The current regime (Robert Reich argues we shouldn't defile words like "administration," "president" or even "government" to describe these lawless brigands, but "regime" is OK) has found ways to make even "1776" and "250" toxic (taxpayer-funded slush fund for paramilitary thugs? monstrous arch of vanity?), confirming their unworthiness of the history they claim to embody. What can we say worthy of that history?
Although decades of reconstruction await, I think the rest of us will muddle through. I'm heartened by Jill Lepore's wry perspective on the 1976 bicentennial ("by almost any measure, 2026 is a goat rodeo") and Heather Cox Richardson's just-unveiled "250 to 250" project, among other interventions. This history, as Richardson reminds us, is ours.

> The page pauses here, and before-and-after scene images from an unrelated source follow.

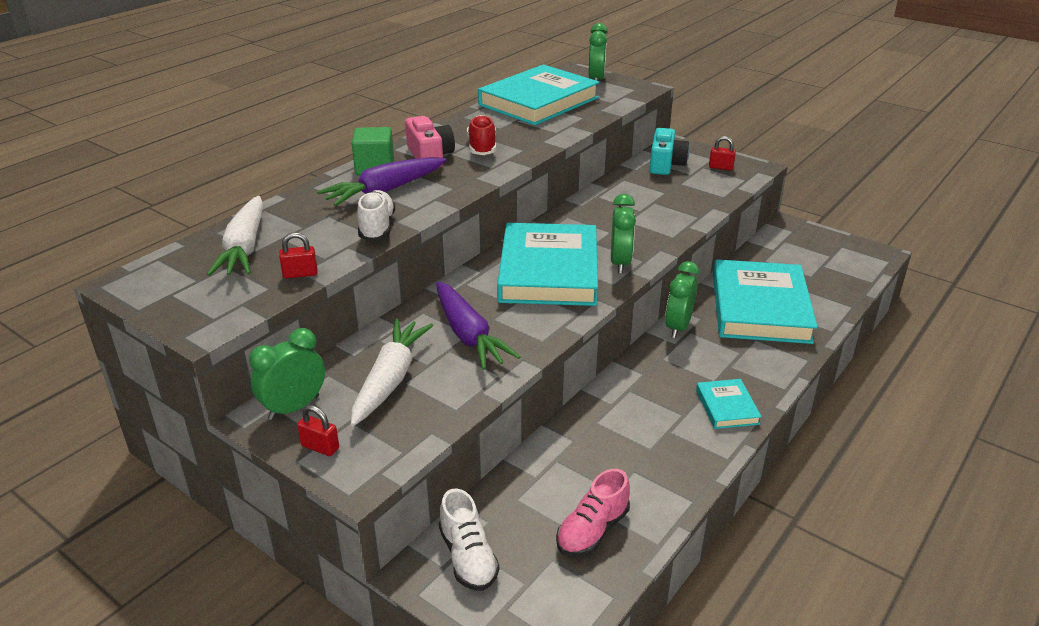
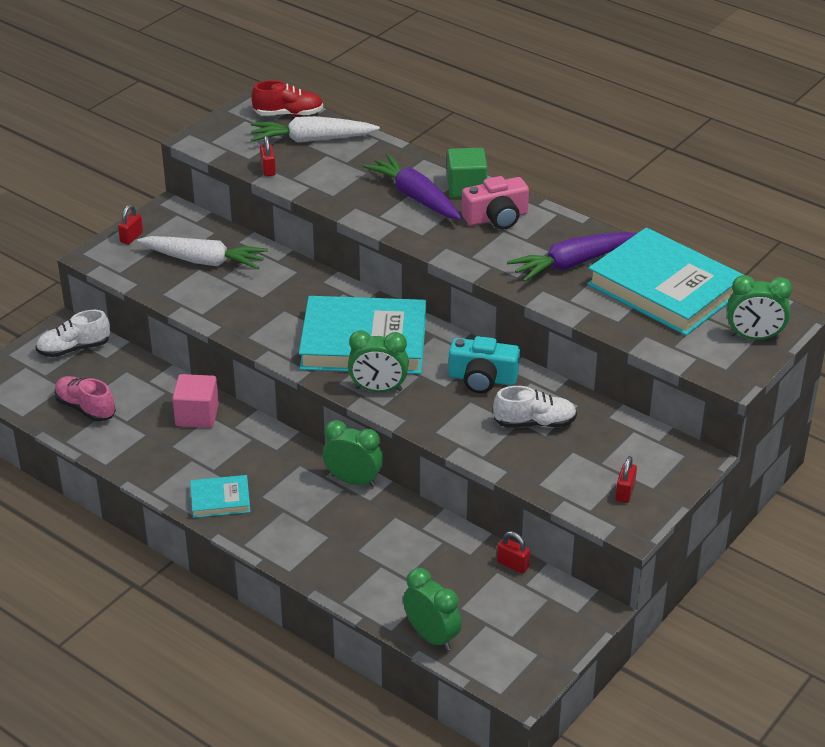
camera: 90 degrees right, 5 degrees up
green clock [249,328,325,420] -> green clock moved to [403,568,462,651]
white shoe [357,190,395,241] -> white shoe moved to [493,386,577,428]
purple carrot [436,281,521,370] -> purple carrot moved to [507,232,637,282]
red shoe [467,115,496,155] -> red shoe moved to [251,80,323,116]
turquoise camera [649,128,689,175] -> turquoise camera moved to [448,336,520,393]
turquoise book [713,259,818,344] -> none
none -> pink cube [172,374,219,428]
none -> red padlock [497,531,530,574]

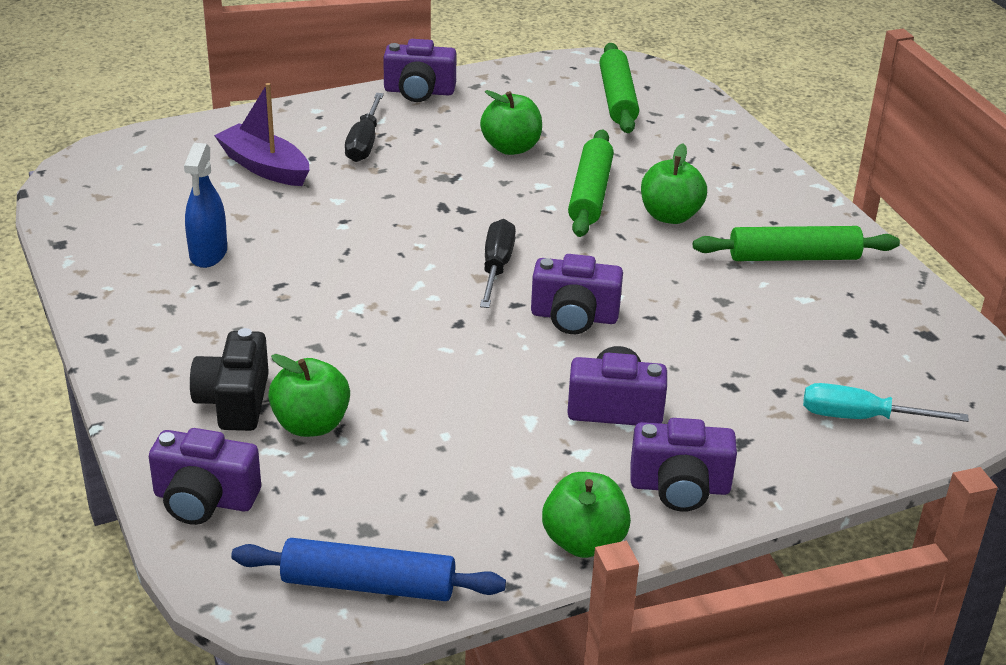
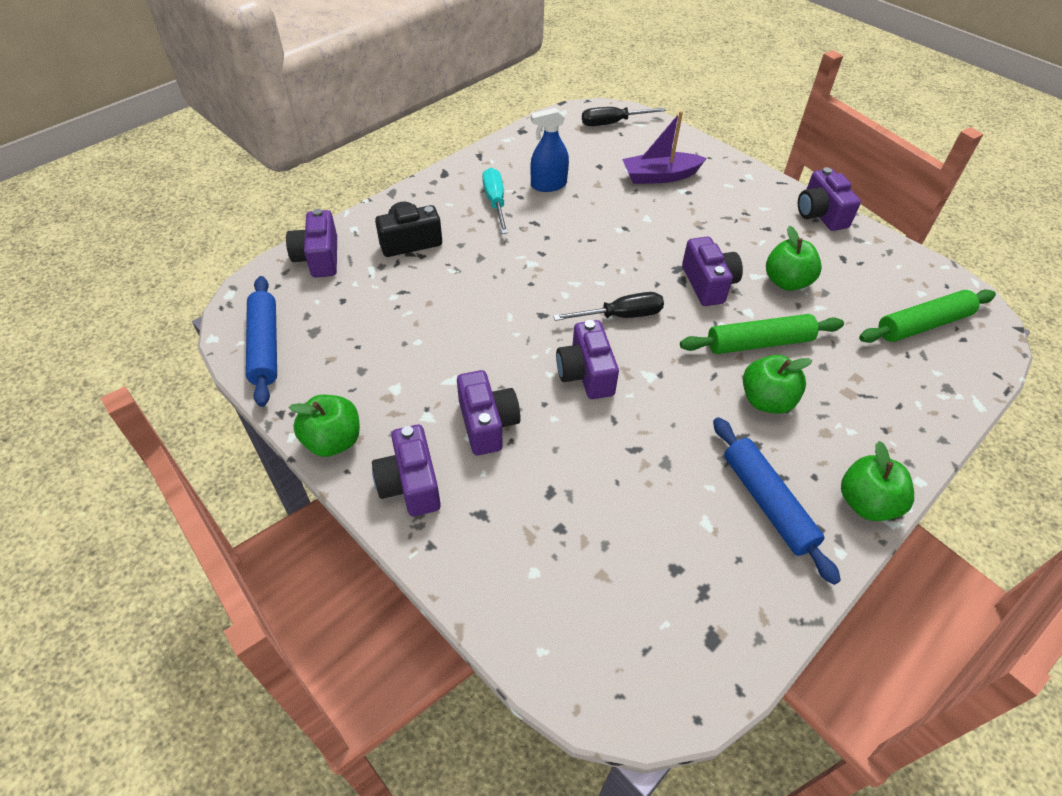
camera: 70 degrees right, 15 degrees up
purple boat [214,83,309,186] -> purple boat turned 120 degrees counterclockwise [622,111,707,184]
green apple [268,354,350,437] -> green apple moved to [841,441,914,521]
black screwdriver [345,93,384,162] -> black screwdriver moved to [582,107,666,126]
green rolling pin [693,226,900,261] -> blue rolling pin [713,417,841,585]
turquoise screwdriver [803,383,969,422] -> turquoise screwdriver moved to [482,168,508,234]
none -> purple camera [682,236,743,306]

But what to call the whole thing? The official moniker "semiquincentennial" - half of five hundred - gives me thousand year Reich vibes. A long view of history suggests that two hundred fifty years is a pretty impressive achievement. Most empires don't last that long, let alone longer. Invoking five hundred years sounds grandiose and presumptuous. (Most trees don't live nearly that long, for instance.)
I'll settle for bicenquinquagenary (a term I encountered first at Princeton's 250th in 1996). If that sounds a little wobbly and weird, so much the better. At its best, the United States of America has always been a little loopy and piety-challenging.